Да, еще когда внес пожитки, съездил в ближний магазин и взял ящик пива.
Так четверо суток, хотя он и не вел счета времени, жил он в приморском селении, вставал, когда хотелось, потягивал пиво, когда хотелось, умывался или не умывался, брился или не брился, почитывал, если хотелось, или слушал радио, выходил погулять или отсиживался взаперти, если хотелось, и так во всем — если хотелось и когда хотелось, а не хотелось, то и нет.
Сейчас ему хотелось мороженого и еще хотелось позвонить другу, и неважно было, по какой дороге идти, налево или направо. А поскольку было все равно, он двинулся налево, где стоял киоск.

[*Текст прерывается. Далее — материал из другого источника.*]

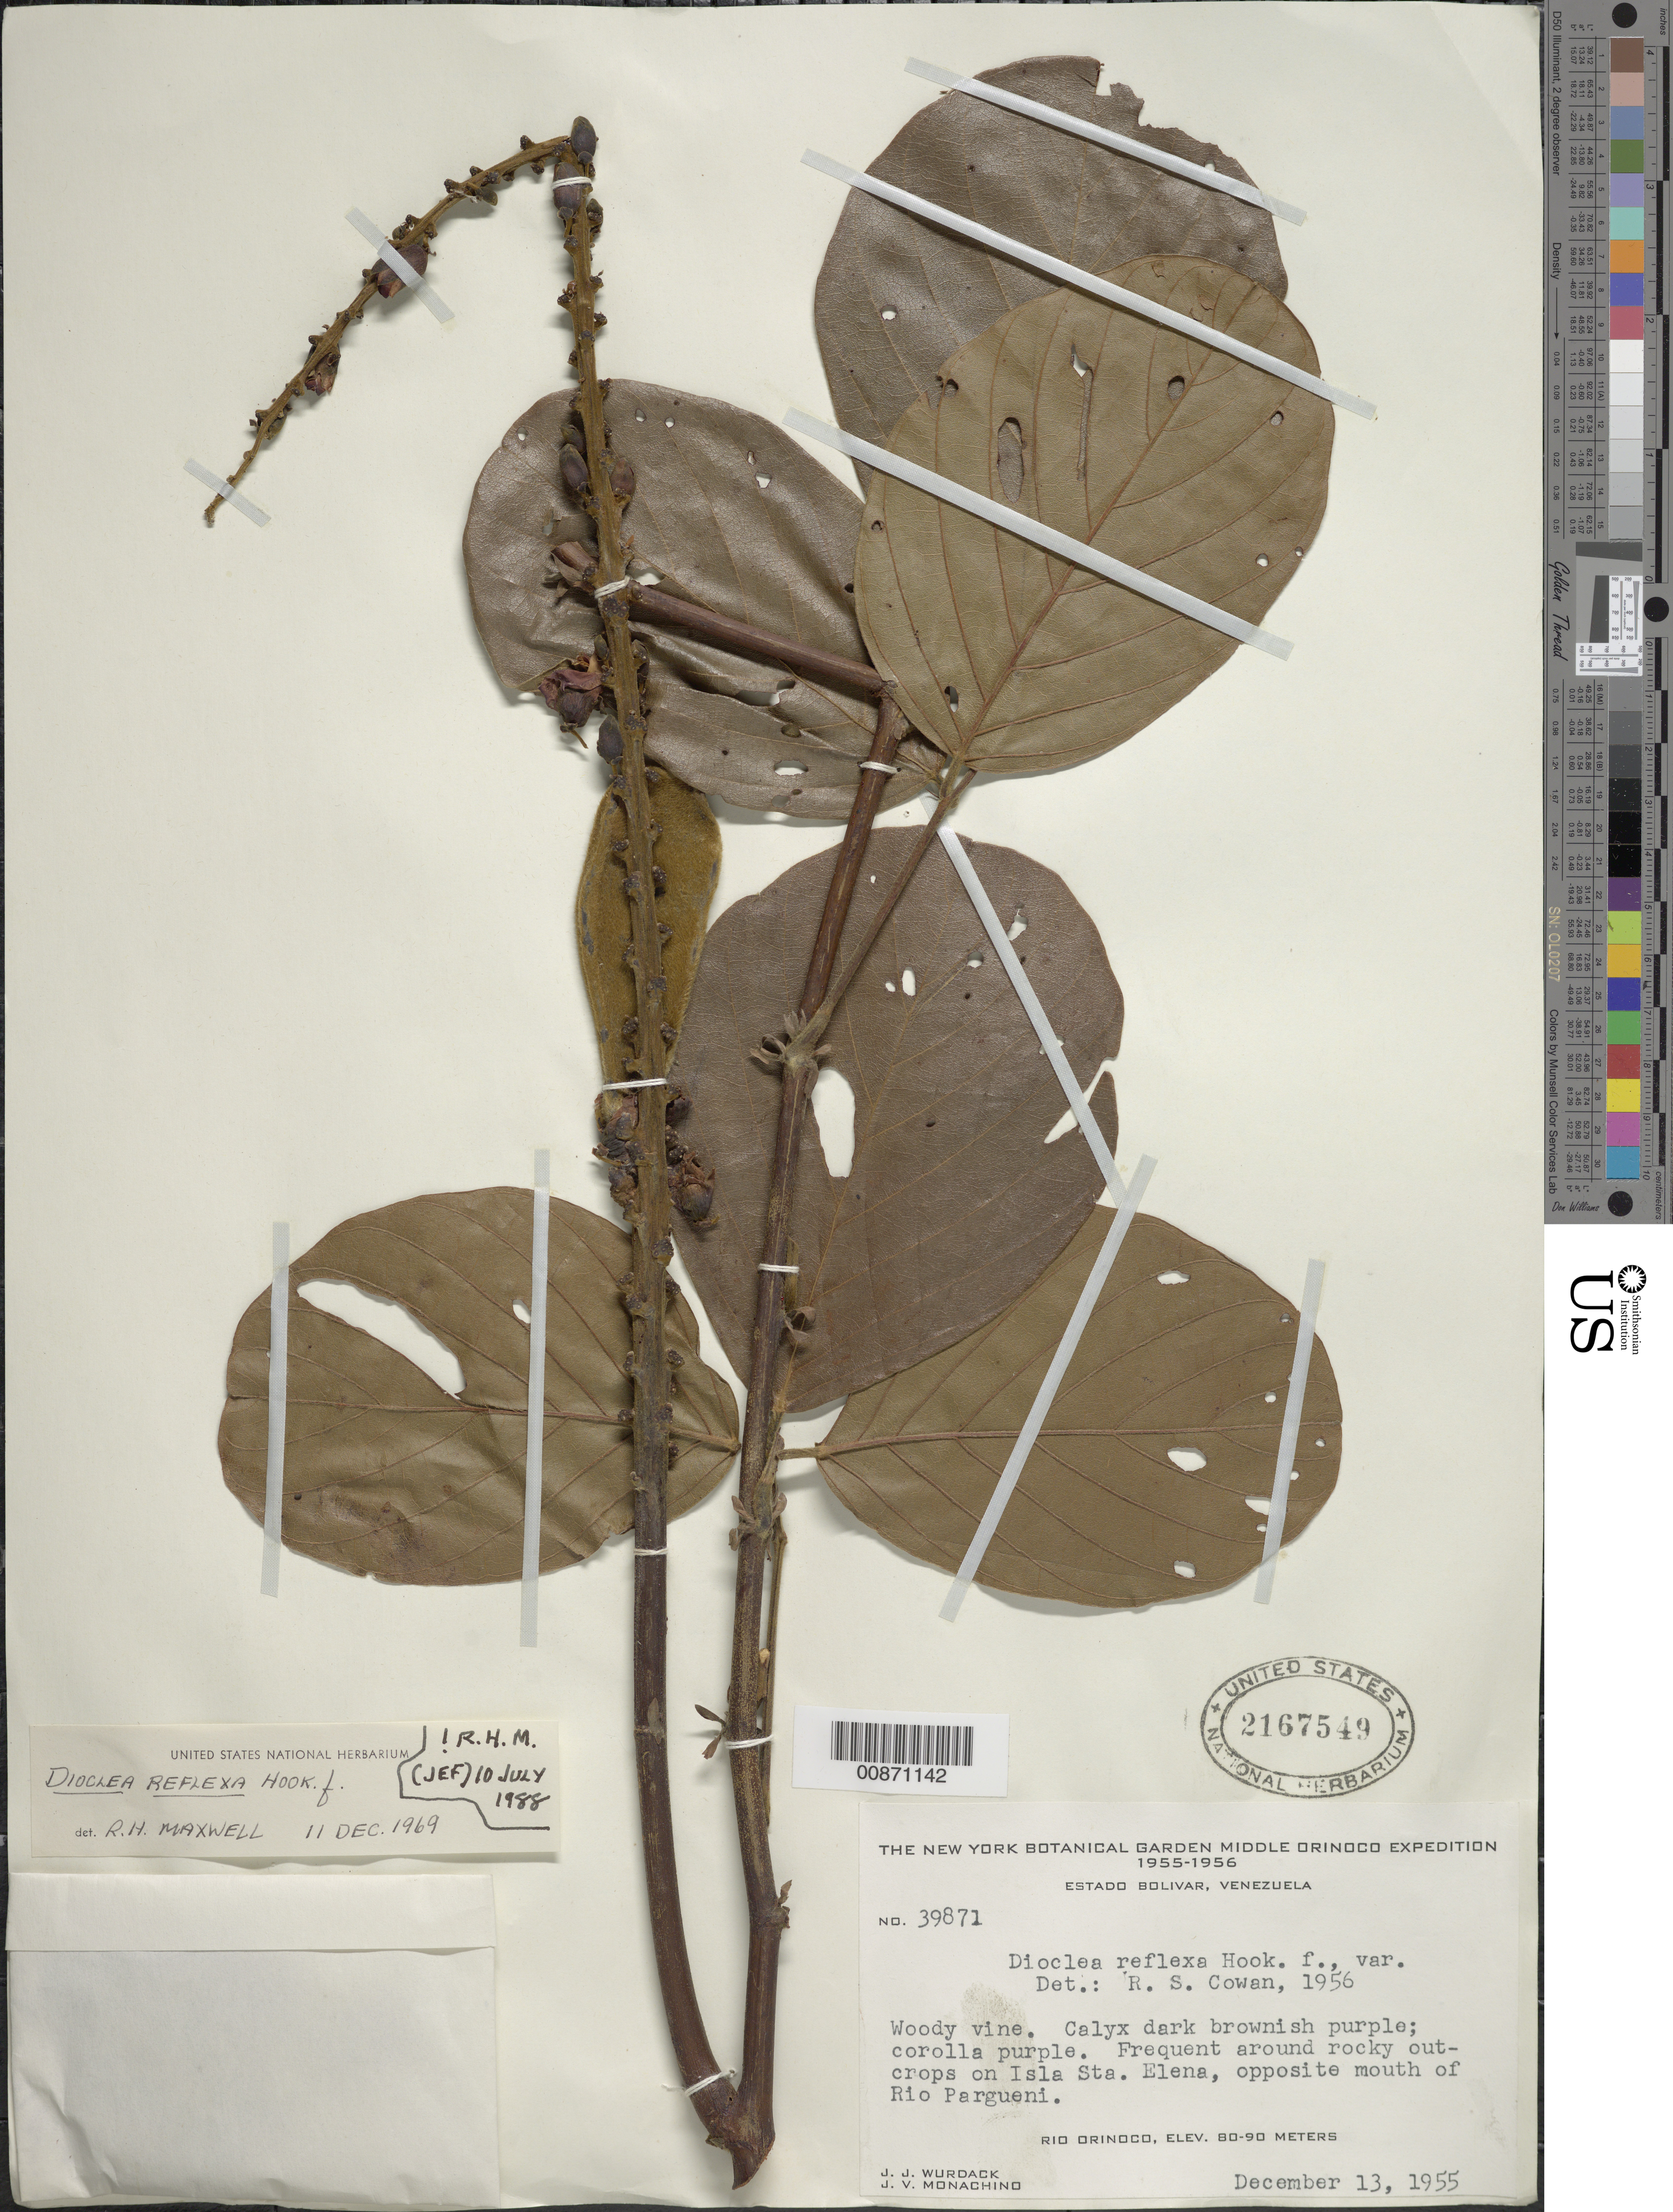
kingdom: Plantae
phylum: Tracheophyta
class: Magnoliopsida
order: Fabales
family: Fabaceae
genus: Macropsychanthus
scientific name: Macropsychanthus comosus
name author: (G. Mey.) L.P. Queiroz & Snak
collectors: J. J. Wurdack & J. V. Monachino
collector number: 39871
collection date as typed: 13-Dec-55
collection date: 1955-12-13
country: Venezuela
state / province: Bolívar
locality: Isla Sta. Elena, Río Orinoco, opposite mouth of Río Pargueni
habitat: Around rocky outcrops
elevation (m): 80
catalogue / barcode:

Он шел не спеша, поглядывая по сторонам, наслаждаясь всем вокруг, как и вчера, как позавчера, как позапозавчера.
Нравилось, что дома раскиданы беспорядочно.
Нравилось, что улиц нет, а одни лишь асфальтированные сельские дороги без тротуаров.
Нравились корявые деревья и колючие кустарники, за которыми порой и домов не видать.
Нравилось, что смуглая длинноногая девица, продававшая в павильончике мороженое, с ее серыми кошачьими глазами ему вовсе не нравится.
Он нащупал в кармане три жетона и поискал еще, эти автоматы заглатывают их, как бешеные, но не нашел и тут же усмехнулся сам себе, поскольку и двух жетонов было много, он хотел сказать другу всего два слова: я счастлив.
У киоска было безлюдно. Будний день, послеобеденное время, редко кто выбирается на пляж. Он удивился, заметив, что со стороны моря приближается какой-то старенький «фиат».
Машина стала у киоска в тот момент, когда он ступил под навес.
Киоск был крохотный, тесная каморка, зато к нему примыкал просторный навес без всяких стен, и приятно было посидеть здесь, так как и ветерком обдувало, и солнце не палило.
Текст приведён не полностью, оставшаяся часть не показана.